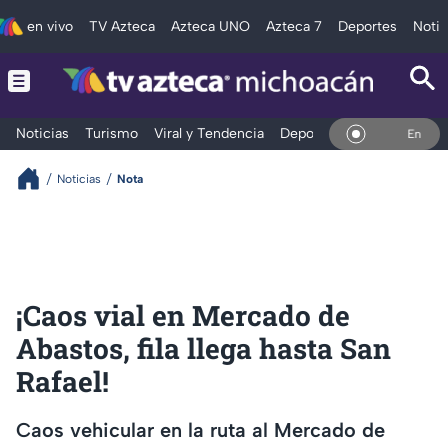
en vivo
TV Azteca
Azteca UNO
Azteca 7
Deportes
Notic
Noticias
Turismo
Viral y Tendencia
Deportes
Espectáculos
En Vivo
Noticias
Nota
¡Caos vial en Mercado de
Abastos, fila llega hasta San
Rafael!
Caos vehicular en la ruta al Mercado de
--
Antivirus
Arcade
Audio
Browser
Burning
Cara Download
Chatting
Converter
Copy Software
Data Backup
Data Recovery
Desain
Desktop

**Exercise requirements**.
Above are the entries. Output exactly the lines beginning with the line that has "Viral y Tendencia" and ending with the line that has "Caos vehicular en la ruta al Mercado de".

**Response below**.
Viral y Tendencia
Deportes
Espectáculos
En Vivo
Noticias
Nota
¡Caos vial en Mercado de
Abastos, fila llega hasta San
Rafael!
Caos vehicular en la ruta al Mercado de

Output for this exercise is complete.